In axillary lymph node dissection, lymph nodes near the tumor are removed and looked at under the microscope. When the lymph nodes show signs of the tumor, there is an increased likelihood that cancer cells have spread through the bloodstream to other parts of the body. This information is an important part of staging and also helps to help guide breast cancer treatment decisions.
American Cancer Society researchers led by Michael Halpern, M.D., Ph.D., investigated factors associated with receipt of lymph node assessment among women with early stage breast cancer using data from the National Cancer Database (NCDB), a hospital-based registry jointly sponsored by the American Cancer Society and American College of Surgeons. Researchers reviewed records for 196,732 women diagnosed with early stage breast cancer from 2003 to 2005. The analysis found that eleven percent of patients overall did not receive any axillary lymph node assessment. Compared to White patients, African Americans were ten percent more likely to receive no axillary lymph node assessments (odds ratio [OR] 1.10, p<0.001). There were no significant differences for Hispanic or other non-White patients.
Women who were uninsured were 24 percent more likely to have no assessment compared to those with private insurance (OR 1.24, p<0.0005). A similar increase in the likelihood of no assessment was observed for Medicare patients under age 65 (OR 1.29, p<0.0001), while Medicaid patients and Medicare patients 65 and older were not significantly different from those with private insurance.
Patients who resided in zip codes with the lowest education levels were significantly more likely to receive no lymph node assessment compared to those from areas with the highest education levels (OR 1.13, p=0.0001). But the greatest disparities were observed by age group. Patients 62 to 72 years old were 1.1 times a likely to receive no axillary lymph assessment (p<0.01) compared to patients 50 and under, while the oldest patients (age 73 and older) were more than three times as likely (OR 3.30, p<0.0001) not to receive any assessment compared to those 50 and under.

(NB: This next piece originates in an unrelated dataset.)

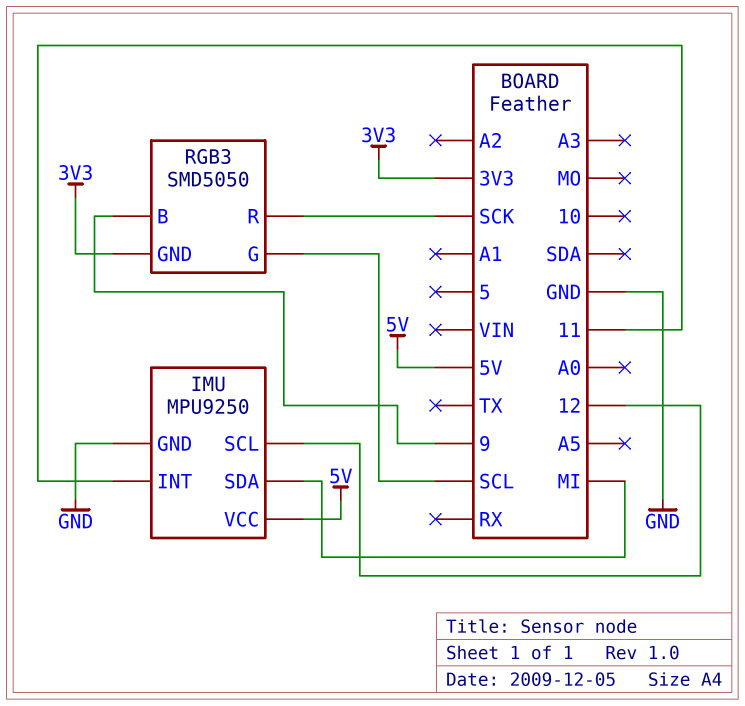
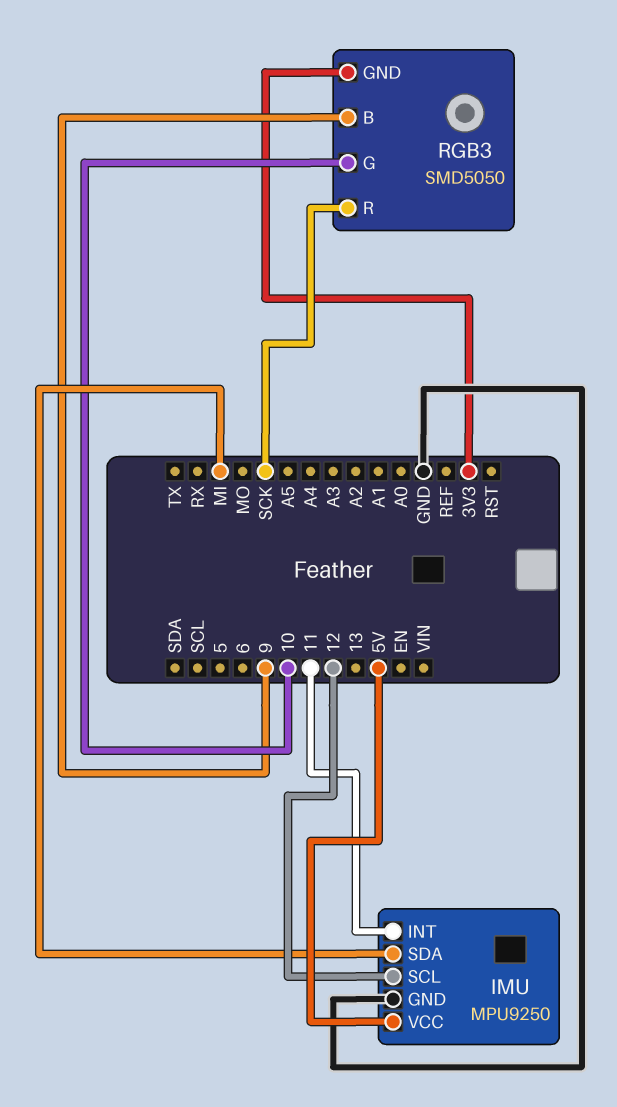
RGB3 pin G: SCL -> 10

"These results indicate that significant disparities exist in receipt of axillary lymph node assessments among women with early stage breast cancer," said Dr. Halpern, American Cancer Society strategic director of health services research and study co-author. "While treatment guidelines indicate that axillary lymph node assessment may be considered optional in certain patient groups, it remains a key component in determining stage, and thereby both prognosis and appropriate treatment options. Disparity in receipt of this procedure among underserved populations is therefore a concern and requires further study."